Catherine Thorbecke, Tribune News Service
If a conflict between the US and China were to emerge, potentially over Taiwan, Americans would have a far more serious threat to their everyday lives than TikTok propaganda. In a worst-case scenario, they may not be able to put gas in their cars or turn on their lights. Chinese hackers are burrowing into the networks of major critical US infrastructure, including energy grids, water treatment plants and transportation networks. These cyber intrusions are part of a plan for Beijing, if it wants, to “land low blows against civilian infrastructure to try to induce panic and break America’s will to resist,” FBI Director Christopher Wray said at a cybersecurity summit last April. In other words, these keyboard warriors are gearing up their ability to bring crucial aspects of American life to a screeching halt.
As the government was still investigating the extent of this cyber-espionage campaign by a group dubbed Volt Typhoon, the White House confirmed in December that another outfit called Salt Typhoon was able to breach major US telecom giants. One lawmaker called it the “worst telecom hack in our nation’s history — by far.” Americans were recently caught off-guard again, when the Treasury Department disclosed that a separate state-sponsored hacker had breached its network. It was reported that even Treasury Secretary Janet Yellen’s computer was infiltrated.

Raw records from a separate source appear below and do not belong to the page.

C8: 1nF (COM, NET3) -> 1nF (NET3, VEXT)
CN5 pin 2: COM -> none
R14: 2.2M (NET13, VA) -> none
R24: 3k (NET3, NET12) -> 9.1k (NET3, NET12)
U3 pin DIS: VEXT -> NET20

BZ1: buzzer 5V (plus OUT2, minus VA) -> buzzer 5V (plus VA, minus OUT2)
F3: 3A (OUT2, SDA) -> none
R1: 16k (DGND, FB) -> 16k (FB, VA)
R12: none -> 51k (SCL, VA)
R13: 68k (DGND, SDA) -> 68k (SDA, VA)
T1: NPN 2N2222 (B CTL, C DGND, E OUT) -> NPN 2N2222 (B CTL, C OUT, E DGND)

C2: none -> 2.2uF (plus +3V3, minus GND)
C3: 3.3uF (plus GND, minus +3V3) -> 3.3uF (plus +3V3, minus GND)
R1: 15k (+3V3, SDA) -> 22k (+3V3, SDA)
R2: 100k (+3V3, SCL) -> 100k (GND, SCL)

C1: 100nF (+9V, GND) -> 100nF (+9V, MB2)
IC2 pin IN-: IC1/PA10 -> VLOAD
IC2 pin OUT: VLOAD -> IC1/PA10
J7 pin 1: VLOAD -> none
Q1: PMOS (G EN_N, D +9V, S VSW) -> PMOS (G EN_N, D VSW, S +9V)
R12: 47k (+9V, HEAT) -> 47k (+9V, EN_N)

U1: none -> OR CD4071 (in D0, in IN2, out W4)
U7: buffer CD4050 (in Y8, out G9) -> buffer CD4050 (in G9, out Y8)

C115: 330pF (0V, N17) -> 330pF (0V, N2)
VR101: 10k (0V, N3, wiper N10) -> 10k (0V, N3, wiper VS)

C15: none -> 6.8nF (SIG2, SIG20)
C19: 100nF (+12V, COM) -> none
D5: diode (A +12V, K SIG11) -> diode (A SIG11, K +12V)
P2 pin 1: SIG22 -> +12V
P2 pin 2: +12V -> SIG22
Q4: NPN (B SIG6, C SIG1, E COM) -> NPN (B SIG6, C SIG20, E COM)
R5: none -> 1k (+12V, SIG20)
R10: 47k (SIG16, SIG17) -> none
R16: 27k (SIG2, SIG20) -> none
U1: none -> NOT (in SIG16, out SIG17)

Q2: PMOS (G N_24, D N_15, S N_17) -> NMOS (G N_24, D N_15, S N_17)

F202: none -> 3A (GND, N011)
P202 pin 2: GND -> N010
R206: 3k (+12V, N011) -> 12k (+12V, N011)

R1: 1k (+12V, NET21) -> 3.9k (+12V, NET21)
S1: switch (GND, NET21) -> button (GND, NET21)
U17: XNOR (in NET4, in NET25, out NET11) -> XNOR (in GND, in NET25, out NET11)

The recent barrage of cyber-espionage, which Beijing has officially denied any involvement in, represents a massive and embarrassing US failure. America will never come out on top of a tech war with China if it can’t protect even basic civilian infrastructure or government devices from such hacks. Despite the high risks of potentially dramatic consequences, the vaguer aspects of cybersecurity have never been a rallying point in Washington. Tangible targets like TikTok, and even the 2023 Chinese spy balloon, easily suck much more oxygen and attention from the public. But protecting and countering Beijing’s sophisticated — and invisible — cyber-espionage campaigns will ultimately emerge as incoming President Donald Trump’s biggest China test.
The investigations into the recent attacks remain ongoing, and we’ll probably learn a lot more in the months to come (as well as witness a fair amount of finger-pointing as authorities locate the soft spots). But some initial reporting suggests that the Salt Typhoon attacks on telecom networks resulted from vulnerabilities wrought by aging equipment. Lawmakers should work with the private sector to ensure that identified weaknesses are immediately patched. The government’s Cybersecurity and Infrastructure Security Agency last month urged “highly targeted individuals” — such as those in senior positions in government or politics, or likely to possess information of interest to Beijing — to start using only end-to-end encrypted communications, among other best practices.
The guidelines warn that they “should assume that all communications between mobile devices — including government and personal devices — and internet services are at risk of interception or manipulation.” It’s imperative that organisations and government agencies require potential targets to abide by the recommendations; breaches often occur in the weakest links, which are frequently individuals who ignore such theoretically required protocols. The US is starkly outnumbered in this battle. Beijing-backed hackers exceed the FBI’s cyber agents by “at least 50 to one,” Wray has repeatedly warned lawmakers, adding that China has a “bigger hacking program than every other major nation combined.” Countering such threats will take significantly more investments in manpower and building out teams exclusively focused on this risk.